----- Texte extrait

Depuis L’Hôte et L’Étranger, l’association entre le créateur des Carnets d’Orient et l’auteur de La Peste ne fait plus aucun doute. Les deux artistes partagent des souvenirs identiques d’Alger la Belle et le même dégoût des « événements » de la guerre d’indépendance. Entre amour et regret, ils essayent de comprendre et d’expliquer ces hommes et ces femmes, peu importe qu’ils fussent colons ou indigènes, qui n’arrivèrent jamais à vivre côte à côte sur un pied d’égalité.

----------
----- Données fournies

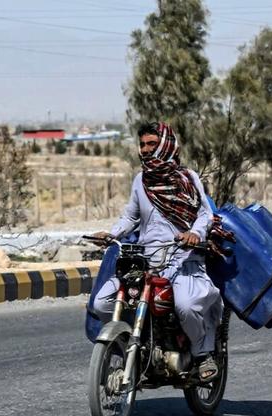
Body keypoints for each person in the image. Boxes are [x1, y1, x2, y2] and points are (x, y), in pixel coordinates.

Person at [91, 122, 222, 382]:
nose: (146, 150)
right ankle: (134, 346)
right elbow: (131, 215)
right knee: (101, 302)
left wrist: (195, 233)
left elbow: (206, 213)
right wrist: (113, 234)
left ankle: (202, 353)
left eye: (152, 144)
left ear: (165, 145)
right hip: (147, 262)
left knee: (185, 305)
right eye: (142, 145)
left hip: (184, 260)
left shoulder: (187, 178)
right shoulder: (140, 180)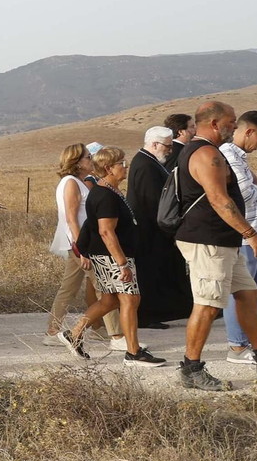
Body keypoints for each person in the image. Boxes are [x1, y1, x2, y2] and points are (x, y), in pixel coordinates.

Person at [170, 102, 257, 390]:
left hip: (223, 240)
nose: (233, 127)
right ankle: (191, 368)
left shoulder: (206, 151)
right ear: (214, 124)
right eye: (230, 121)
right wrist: (251, 233)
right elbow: (219, 200)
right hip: (208, 240)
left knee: (248, 294)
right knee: (208, 305)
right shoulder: (207, 154)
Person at [57, 147, 166, 366]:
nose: (125, 167)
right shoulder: (105, 195)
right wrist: (122, 263)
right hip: (112, 256)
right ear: (108, 168)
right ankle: (133, 353)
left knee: (109, 300)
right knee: (130, 299)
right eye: (121, 164)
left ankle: (74, 333)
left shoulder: (108, 191)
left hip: (110, 255)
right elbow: (106, 232)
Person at [47, 144, 117, 342]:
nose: (91, 160)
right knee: (104, 286)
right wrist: (82, 248)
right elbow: (71, 218)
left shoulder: (73, 182)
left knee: (69, 287)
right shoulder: (71, 183)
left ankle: (53, 330)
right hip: (80, 244)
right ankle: (116, 334)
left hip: (76, 244)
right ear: (76, 163)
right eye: (88, 157)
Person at [126, 126, 189, 327]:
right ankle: (148, 315)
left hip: (153, 231)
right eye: (168, 147)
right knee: (149, 274)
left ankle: (158, 312)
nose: (170, 151)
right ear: (154, 144)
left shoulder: (150, 162)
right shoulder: (145, 165)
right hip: (149, 231)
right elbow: (152, 202)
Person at [218, 111, 257, 367]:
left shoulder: (240, 157)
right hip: (244, 237)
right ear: (248, 132)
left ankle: (254, 339)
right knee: (241, 291)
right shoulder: (227, 155)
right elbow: (242, 193)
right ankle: (237, 345)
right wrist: (255, 184)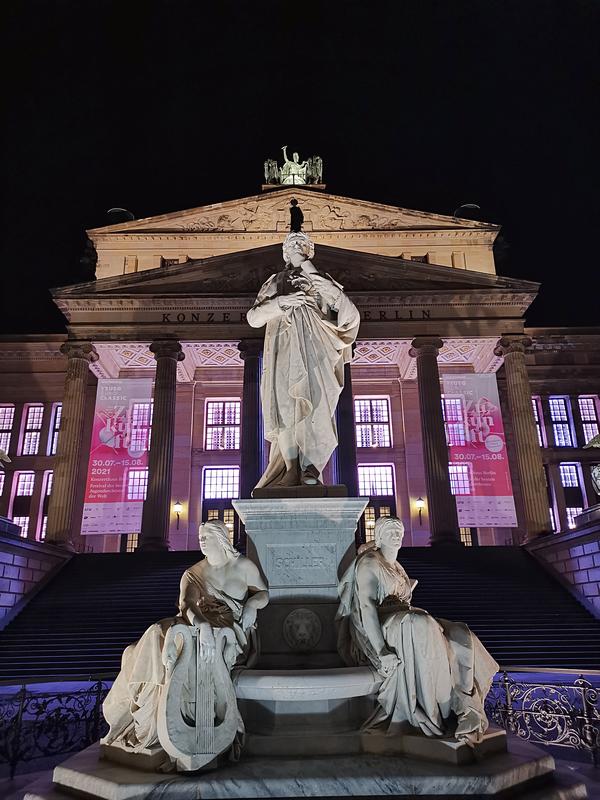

----------

### Exercices
1. Résumez en deux phrases le texte sur les deux artistes et l'Algérie.
2. Poursuivez le texte sur les deux artistes et l'Algérie après sa dernière phrase.
Le matériel fourni est distinct du texte.

### Réponses
1. Depuis L'Hôte et L'Étranger, l'association entre le créateur des Carnets d'Orient et l'auteur de La Peste ne fait plus de doute, et tous deux partagent les mêmes souvenirs d'Alger la Belle ainsi que le même dégoût des « événements » de la guerre d'indépendance. Entre amour et regret, ils tentent de comprendre et d'expliquer ces hommes et ces femmes, colons ou indigènes, qui ne parvinrent jamais à vivre côte à côte sur un pied d'égalité.

2.
Comme à son habitude, Ferrandez présente une version dessinée ultra-respectueuse. Le matériel de départ est lacunaire ? La chronologie des scènes anarchique ? Les récitatifs sans forme ? Peu importe, sa narration sautera d’un chapitre à l’autre suivant le même chemin. Ce qui est perdu en cohérence est contrebalancé par une série de moments forts en émotion et par les nombreux instants de réflexions (ses origines, la famille, le droit à la terre, etc.). Contre toute attente, la lecture ne souffre absolument pas de cette construction. Guidé par les pinceaux précis et les couleurs toujours aussi lumineuses du dessinateur, l’œil est totalement immergé dans cette histoire de gens simples perdus au sommet d’un continent trop gigantesque.
La force d’une œuvre malheureusement restée embryonnaire, la beauté des illustrations d’un bédéiste en pleine possession de ses moyens, Le premier homme ne laissera personne de marbre.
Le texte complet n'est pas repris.